01:090:293:04 Index# 15508
Professor Sarah McHam, SAS - Art History
T 09:50A - 12:50P
Honors College, Rm. N-106
College Avenue Campus

 


Course WILL count for major or minor credit in Art History

This seminar examines the art and life of Michelangelo Buonarroti (1475-1564), arguably the greatest artist who ever lived. Although he is best known as a sculptor and painter, Michelangelo was also an architect, poet, and civil engineer.  We will look at his sculpture and painting within the context of their locations in Florence and Rome, and investigate his artistic, religious, political, economic, and personal motivations. Each week there will be assigned readings available in PDFs on the seminar website. Everyone must do the assigned readings and come to class ready to take part in discussion. Starting in week two, each week a small group of students will be responsible for presenting the readings and prompting discussion.  I will take the class through an overview of the period of Michelangelo’s career and the larger issues during the first part of the class.  Then the assigned group will present the readings. Students will also choose a subject on which to do research, present their findings to the seminar in a 20-minute oral report, and then write them up as a research paper due at the end of the semester. The research paper will be done in stages: thesis proposal, annotated bibliography, outline, first draft, and final draft.

SARAH MCHAM, is a specialist in Italian painting and sculpture between 1200 and 1600. Her book on the influence of Pliny the Elder on Italian art and art theory was published by Yale University Press in February 2013. Recent publications include articles such as “Pliny’s Influence on Vasari’s First Edition of the Lives,” Artibus et Historiae, 64 (2011), 9-23; “Giambologna’s Equestrian Monument to Cosimo I: The Monument Makes the Memory,” Patronage and Italian Renaissance Sculpture, ed. Kathleen Wren Christian and David J. Drogin, Surrey: Ashgate, 2010, 195-222; “Donatello’s Judith as the Emblem of God’s Chosen People,” The Sword of Judith: Judith Studies across the Disciplines, ed. Kevin R. Brine, Elena Ciletti and Henrike Lähnemann, Cambridge: Open Book Publishers, 2010, 307-24;“Tomba come testamento: Il monumento funerario di Andrea Bregno,” Andrea Bregno: Il senso della forma nella cultura artistica del Rinascimento, ed.
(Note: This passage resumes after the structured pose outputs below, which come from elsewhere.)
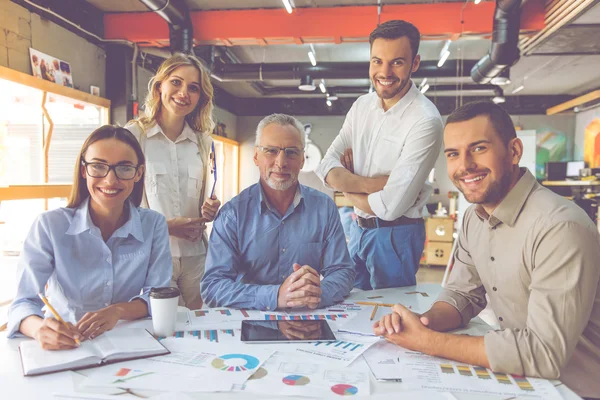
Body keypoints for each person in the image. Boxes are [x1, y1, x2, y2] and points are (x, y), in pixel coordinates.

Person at [374, 101, 600, 399]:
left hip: (575, 388)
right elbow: (462, 295)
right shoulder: (473, 217)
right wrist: (422, 322)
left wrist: (426, 341)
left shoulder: (559, 226)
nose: (464, 165)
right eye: (453, 154)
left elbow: (544, 353)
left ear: (514, 152)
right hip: (523, 380)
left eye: (478, 148)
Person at [7, 126, 172, 350]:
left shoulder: (154, 225)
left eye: (124, 168)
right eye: (98, 167)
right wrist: (39, 329)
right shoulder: (49, 226)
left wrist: (118, 310)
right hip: (68, 345)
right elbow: (23, 303)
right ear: (84, 170)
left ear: (138, 173)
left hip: (131, 344)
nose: (110, 180)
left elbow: (158, 296)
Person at [315, 20, 443, 290]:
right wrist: (370, 184)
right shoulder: (362, 106)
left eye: (397, 62)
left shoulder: (425, 120)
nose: (384, 72)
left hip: (396, 235)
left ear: (415, 63)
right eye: (377, 61)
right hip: (358, 228)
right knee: (353, 310)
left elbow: (390, 207)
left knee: (389, 320)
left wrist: (346, 187)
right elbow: (325, 166)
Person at [201, 114, 355, 310]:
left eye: (291, 152)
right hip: (250, 321)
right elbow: (213, 287)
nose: (281, 162)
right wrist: (276, 296)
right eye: (271, 151)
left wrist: (318, 293)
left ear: (302, 159)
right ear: (256, 156)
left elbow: (342, 271)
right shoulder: (232, 215)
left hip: (307, 319)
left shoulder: (324, 208)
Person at [126, 53, 220, 311]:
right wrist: (165, 226)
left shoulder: (204, 142)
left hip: (197, 257)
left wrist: (211, 207)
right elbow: (117, 205)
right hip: (153, 254)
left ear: (201, 97)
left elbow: (206, 196)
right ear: (160, 86)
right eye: (176, 83)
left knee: (200, 328)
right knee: (162, 329)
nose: (183, 93)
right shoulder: (134, 136)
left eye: (193, 88)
Claudio Strinati and Claudio Crescentini, Rome: Ministero per i Beni e le Attività Culturali and Maschietto editore, 2009, 414-29, and “Reflections of Pliny in Giovanni Bellini’s Woman with a Mirror,” Artibus et Historiae,  58 (2008), 157-71.
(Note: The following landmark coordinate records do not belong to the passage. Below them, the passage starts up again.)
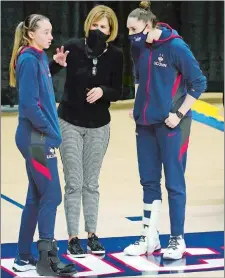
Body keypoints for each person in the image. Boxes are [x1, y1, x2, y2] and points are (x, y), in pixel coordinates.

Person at [124, 1, 207, 260]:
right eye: (127, 29)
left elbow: (198, 83)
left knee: (174, 183)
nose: (130, 34)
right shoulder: (138, 45)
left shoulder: (176, 47)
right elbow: (139, 76)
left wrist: (179, 113)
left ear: (149, 25)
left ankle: (177, 239)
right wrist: (139, 105)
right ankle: (150, 237)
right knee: (148, 181)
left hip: (173, 124)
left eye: (133, 28)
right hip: (145, 124)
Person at [49, 5, 123, 257]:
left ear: (111, 31)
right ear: (87, 25)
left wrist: (103, 91)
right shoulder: (73, 46)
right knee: (74, 182)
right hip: (69, 121)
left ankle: (92, 234)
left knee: (91, 183)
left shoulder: (116, 55)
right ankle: (72, 238)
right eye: (95, 25)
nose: (98, 30)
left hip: (99, 126)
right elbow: (48, 71)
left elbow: (119, 91)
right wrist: (56, 64)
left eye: (103, 27)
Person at [9, 14, 77, 276]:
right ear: (30, 35)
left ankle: (23, 257)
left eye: (51, 31)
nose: (51, 36)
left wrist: (55, 65)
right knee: (52, 195)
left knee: (36, 197)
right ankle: (46, 260)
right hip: (36, 138)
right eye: (46, 32)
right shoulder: (28, 59)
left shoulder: (36, 57)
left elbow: (40, 83)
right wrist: (52, 133)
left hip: (36, 136)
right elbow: (28, 105)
She also contributed to the exhibition and catalog, An Antiquity of Imagination : Tullio Lombardo and Venetian High Renaissance Sculpture, ed. Alison Luchs, to be held at the National Gallery of Art, Washington, D.C., 4 July – 31 October 2009.  Her book, The Chapel of St. Anthony at the Santo and the Development of Venetian Renaissance Sculpture (Cambridge University Press, 1994), was the first historical assessment of the design and decoration of the burial chapel of St. Anthony of Padua, a major artistic commission of sixteenth-century Italy.  She has also published many essays and articles on fifteenth-century and sixteenth-century sculpture and painting in Tuscany and in the Venetian Empire.  
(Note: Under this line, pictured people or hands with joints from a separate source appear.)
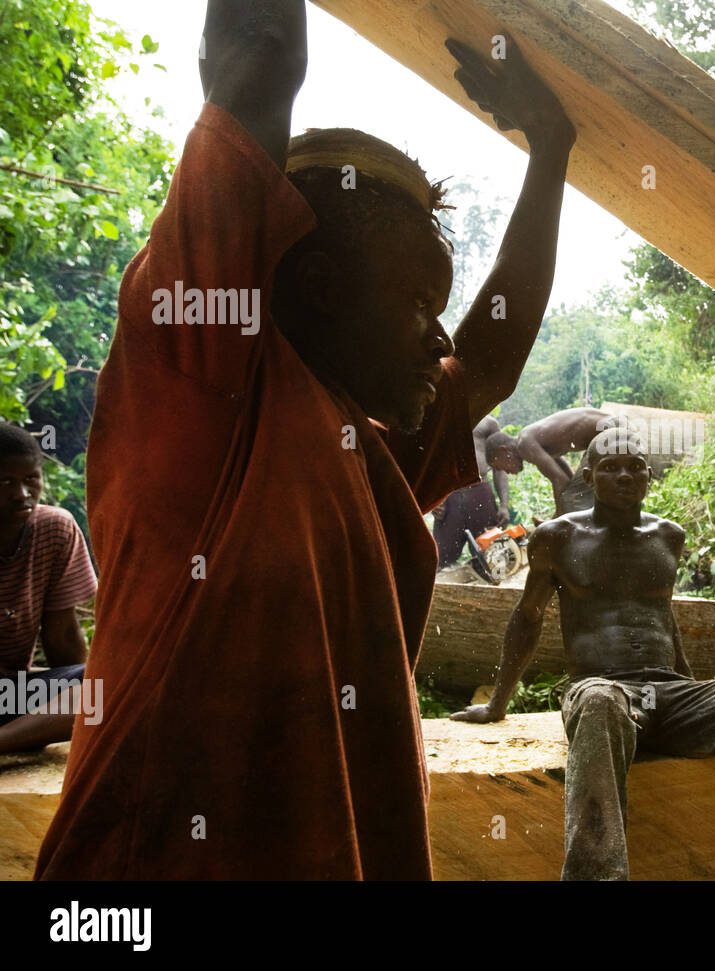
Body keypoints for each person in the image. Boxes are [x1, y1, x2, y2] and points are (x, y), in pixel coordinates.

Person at [36, 0, 575, 879]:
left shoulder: (367, 452)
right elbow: (261, 52)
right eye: (418, 304)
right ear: (320, 287)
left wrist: (550, 150)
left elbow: (485, 362)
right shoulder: (204, 374)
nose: (439, 339)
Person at [452, 427, 715, 880]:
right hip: (602, 692)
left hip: (669, 695)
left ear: (649, 476)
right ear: (588, 475)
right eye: (610, 467)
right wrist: (497, 704)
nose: (624, 475)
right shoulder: (556, 538)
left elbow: (661, 618)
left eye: (634, 467)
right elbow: (528, 618)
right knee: (599, 703)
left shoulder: (668, 536)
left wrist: (698, 695)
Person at [0, 425, 97, 755]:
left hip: (9, 698)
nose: (22, 494)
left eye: (31, 479)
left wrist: (85, 702)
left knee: (112, 679)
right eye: (5, 482)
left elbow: (63, 637)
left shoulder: (54, 529)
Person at [484, 407, 612, 512]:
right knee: (577, 494)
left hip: (611, 433)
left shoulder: (524, 444)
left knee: (576, 498)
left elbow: (560, 480)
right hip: (615, 427)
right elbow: (567, 480)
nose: (506, 472)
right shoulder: (533, 441)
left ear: (503, 451)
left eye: (499, 467)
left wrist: (556, 518)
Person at [432, 416, 512, 568]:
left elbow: (499, 467)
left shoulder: (489, 423)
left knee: (494, 558)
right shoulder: (441, 419)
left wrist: (504, 505)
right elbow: (430, 459)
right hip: (448, 495)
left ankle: (496, 589)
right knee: (440, 560)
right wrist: (434, 499)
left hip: (480, 492)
She has advised recently completed dissertations on such topics as Medici patronage of art in the Grand Duchy during the late 16th and early 17th century; the role of painted labels (cartellini) in fifteenth- and sixteenth-century painting; the painted illustrations of Virgil’s pastoral poetry; representations of the non-married ideal beloved in the Renaissance, and on the earliest representations of Mary Magdalen in Italy.